=== Task to carry out ===
Report each line of the entries below that includes "Kılıfı".

(Collected data)
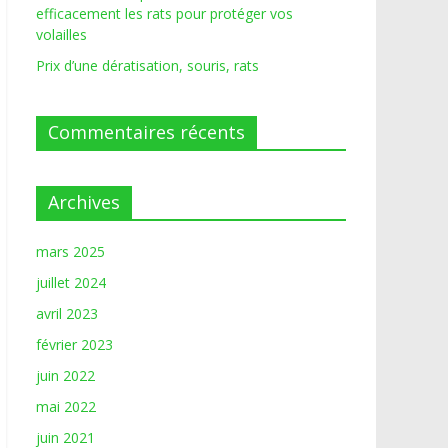
efficacement les rats pour protéger vos
volailles
Prix d’une dératisation, souris, rats
Commentaires récents
Archives
mars 2025
juillet 2024
avril 2023
février 2023
juin 2022
mai 2022
juin 2021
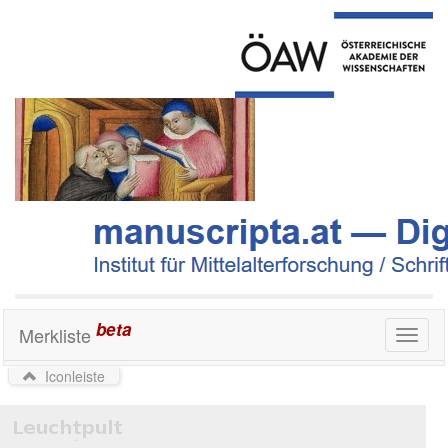
beta
Merkliste
Toggl
naviga
Iconleiste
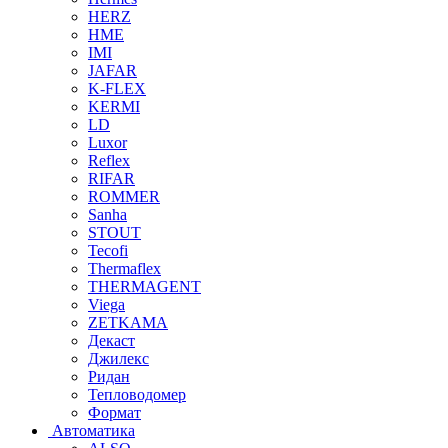
HERZ
HME
IMI
JAFAR
K-FLEX
KERMI
LD
Luxor
Reflex
RIFAR
ROMMER
Sanha
STOUT
Tecofi
Thermaflex
THERMAGENT
Viega
ZETKAMA
Декаст
Джилекс
Ридан
Тепловодомер
Формат
Автоматика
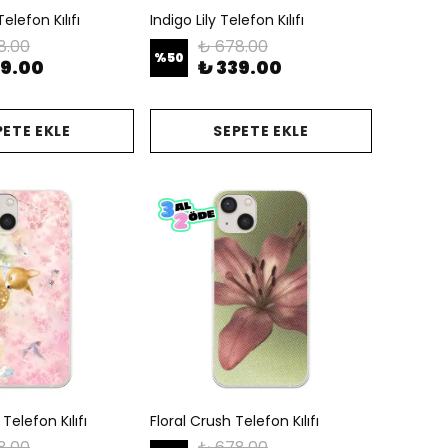
elefon Kılıfı
Indigo Lily Telefon Kılıfı
8.00
₺ 678.00
%
50
39.00
₺ 339.00
PETE EKLE
SEPETE EKLE
elefon Kılıfı
Floral Crush Telefon Kılıfı
8.00
₺ 678.00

=== Result of the exercise ===
elefon Kılıfı
Indigo Lily Telefon Kılıfı
elefon Kılıfı
Floral Crush Telefon Kılıfı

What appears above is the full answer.